Les derniers maîtres des airs
Masters of the Air est un pur anachronisme. Une série portée par les dernières technologies du moment, représentante d'un cinéma porté disparu. Dès le générique d'ouverture, signé Blake Neely, comme le reste de la bande-originale, vibrant et poignant par son triomphalisme pompier, on sait exactement vers quels cieux on s'apprête à s'envoler. Le show embrasse sa filiation et ne souffre jamais de la comparaison, apportant sa pierre à l'édifice pour superbement compléter l'ensemble.
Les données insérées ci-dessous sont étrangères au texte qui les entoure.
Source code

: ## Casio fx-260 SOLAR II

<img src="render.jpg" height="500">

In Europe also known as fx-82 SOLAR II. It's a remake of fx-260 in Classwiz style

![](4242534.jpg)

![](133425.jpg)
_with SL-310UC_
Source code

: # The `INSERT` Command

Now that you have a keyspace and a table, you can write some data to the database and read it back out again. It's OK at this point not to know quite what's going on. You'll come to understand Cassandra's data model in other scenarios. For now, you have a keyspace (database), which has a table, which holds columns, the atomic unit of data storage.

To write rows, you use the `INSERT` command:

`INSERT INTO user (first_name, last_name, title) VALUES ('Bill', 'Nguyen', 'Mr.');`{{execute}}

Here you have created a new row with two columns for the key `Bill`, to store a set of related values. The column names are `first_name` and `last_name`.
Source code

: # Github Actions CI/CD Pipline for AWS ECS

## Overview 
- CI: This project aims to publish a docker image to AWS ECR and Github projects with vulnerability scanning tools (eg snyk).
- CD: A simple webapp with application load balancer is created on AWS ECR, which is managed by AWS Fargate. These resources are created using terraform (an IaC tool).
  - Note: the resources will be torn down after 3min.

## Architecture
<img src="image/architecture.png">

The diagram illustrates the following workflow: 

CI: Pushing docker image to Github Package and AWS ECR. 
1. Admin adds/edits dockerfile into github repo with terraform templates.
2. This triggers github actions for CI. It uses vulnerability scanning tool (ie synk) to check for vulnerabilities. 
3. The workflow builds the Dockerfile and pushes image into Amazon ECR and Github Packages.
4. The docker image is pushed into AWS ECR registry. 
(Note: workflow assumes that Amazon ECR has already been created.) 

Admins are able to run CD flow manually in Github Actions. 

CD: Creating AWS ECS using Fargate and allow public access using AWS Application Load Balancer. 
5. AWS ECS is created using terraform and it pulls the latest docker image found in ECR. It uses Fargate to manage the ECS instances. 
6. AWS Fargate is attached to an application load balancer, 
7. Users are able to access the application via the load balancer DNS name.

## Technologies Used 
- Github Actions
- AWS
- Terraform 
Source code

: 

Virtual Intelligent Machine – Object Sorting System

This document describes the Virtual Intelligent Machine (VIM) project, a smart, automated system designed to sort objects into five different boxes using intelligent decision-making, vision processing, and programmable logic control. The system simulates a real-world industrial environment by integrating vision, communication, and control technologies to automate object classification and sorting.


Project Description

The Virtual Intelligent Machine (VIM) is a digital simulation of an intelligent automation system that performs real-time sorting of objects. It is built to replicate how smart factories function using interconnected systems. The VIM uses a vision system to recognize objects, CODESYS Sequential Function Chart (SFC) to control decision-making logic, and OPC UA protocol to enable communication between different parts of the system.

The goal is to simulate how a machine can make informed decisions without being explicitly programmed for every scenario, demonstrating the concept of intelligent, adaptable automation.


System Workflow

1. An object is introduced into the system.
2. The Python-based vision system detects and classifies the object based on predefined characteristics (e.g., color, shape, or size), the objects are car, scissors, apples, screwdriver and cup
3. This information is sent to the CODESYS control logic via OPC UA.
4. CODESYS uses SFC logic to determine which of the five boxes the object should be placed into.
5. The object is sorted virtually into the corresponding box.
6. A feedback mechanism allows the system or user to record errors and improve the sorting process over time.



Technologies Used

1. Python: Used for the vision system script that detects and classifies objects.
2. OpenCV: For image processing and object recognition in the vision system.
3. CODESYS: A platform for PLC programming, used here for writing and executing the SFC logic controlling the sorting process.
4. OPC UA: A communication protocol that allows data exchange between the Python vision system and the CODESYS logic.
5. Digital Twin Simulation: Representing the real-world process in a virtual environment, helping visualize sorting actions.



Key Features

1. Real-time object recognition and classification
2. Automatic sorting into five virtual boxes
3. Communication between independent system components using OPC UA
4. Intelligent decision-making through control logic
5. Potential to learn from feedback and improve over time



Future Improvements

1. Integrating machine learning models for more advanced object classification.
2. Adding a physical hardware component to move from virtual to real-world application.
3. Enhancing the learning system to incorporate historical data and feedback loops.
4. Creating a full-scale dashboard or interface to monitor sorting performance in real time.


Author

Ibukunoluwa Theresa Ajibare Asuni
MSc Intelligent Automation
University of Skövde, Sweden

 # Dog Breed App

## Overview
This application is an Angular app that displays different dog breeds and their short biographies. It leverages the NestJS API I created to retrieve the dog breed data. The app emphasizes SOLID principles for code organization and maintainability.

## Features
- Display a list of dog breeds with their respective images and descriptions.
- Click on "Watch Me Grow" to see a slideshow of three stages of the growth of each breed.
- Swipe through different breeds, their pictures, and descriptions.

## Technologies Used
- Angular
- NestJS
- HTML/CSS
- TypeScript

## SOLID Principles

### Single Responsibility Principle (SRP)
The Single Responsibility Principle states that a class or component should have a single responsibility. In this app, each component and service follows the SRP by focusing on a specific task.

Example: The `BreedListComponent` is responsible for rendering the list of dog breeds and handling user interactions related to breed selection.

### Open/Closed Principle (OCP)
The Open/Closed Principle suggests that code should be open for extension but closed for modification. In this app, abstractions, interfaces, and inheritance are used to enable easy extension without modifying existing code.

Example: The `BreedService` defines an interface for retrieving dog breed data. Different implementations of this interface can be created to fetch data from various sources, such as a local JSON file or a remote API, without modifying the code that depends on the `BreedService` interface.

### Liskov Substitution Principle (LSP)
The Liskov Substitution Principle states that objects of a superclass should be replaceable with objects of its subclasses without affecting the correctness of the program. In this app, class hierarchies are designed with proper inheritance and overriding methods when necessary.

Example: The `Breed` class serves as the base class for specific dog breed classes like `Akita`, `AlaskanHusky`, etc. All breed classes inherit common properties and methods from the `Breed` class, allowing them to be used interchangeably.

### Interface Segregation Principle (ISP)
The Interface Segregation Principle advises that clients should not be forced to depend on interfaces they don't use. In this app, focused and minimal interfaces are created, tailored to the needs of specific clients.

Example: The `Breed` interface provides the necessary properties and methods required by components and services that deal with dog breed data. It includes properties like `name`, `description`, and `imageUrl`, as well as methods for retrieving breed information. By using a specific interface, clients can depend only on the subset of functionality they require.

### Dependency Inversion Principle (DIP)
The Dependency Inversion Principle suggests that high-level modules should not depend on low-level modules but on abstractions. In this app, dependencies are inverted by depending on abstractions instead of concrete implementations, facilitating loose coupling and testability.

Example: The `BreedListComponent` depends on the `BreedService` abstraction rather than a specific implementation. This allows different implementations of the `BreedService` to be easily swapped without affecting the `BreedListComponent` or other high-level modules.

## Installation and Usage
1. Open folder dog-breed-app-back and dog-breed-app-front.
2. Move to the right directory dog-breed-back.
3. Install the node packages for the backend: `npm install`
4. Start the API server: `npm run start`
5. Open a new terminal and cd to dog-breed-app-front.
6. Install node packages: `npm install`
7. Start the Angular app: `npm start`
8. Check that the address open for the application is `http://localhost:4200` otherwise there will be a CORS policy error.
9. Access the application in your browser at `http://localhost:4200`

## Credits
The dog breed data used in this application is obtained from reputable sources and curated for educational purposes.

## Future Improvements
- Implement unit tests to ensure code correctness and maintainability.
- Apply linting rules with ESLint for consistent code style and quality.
Il ne convaincra pas ceux qui cherchent avant tout des histoires de personnages complexes et des intrigues alambiquées. Mais il ravira ceux dont la quête d'émotions est trop souvent insatisfaite.
À l'heure où la figure du héros, son courage et ses sacrifices sont régulièrement brocardés, déconstruits, vidés de leur substance car malléables à souhait, soumis aux desideratas des producteurs et aux caprices des fans, on s'étonne presque à se prendre d'admiration pour ceux qui osent encore monter de tels projets. En cette année du soixantième anniversaire du débarquement allié, effectuer un devoir de mémoire reste nécessaire. Il ne s'agit jamais de justifier. Un mal nécessaire reste un mal, même en iconisant plus que de raison des personnes réelles bien moins séduisantes que leurs représentations à l'écran. Puis soudain, ces témoins ne sont plus là. Alors, il faut tirer ses propres leçons du passé. Et réapprendre à avancer.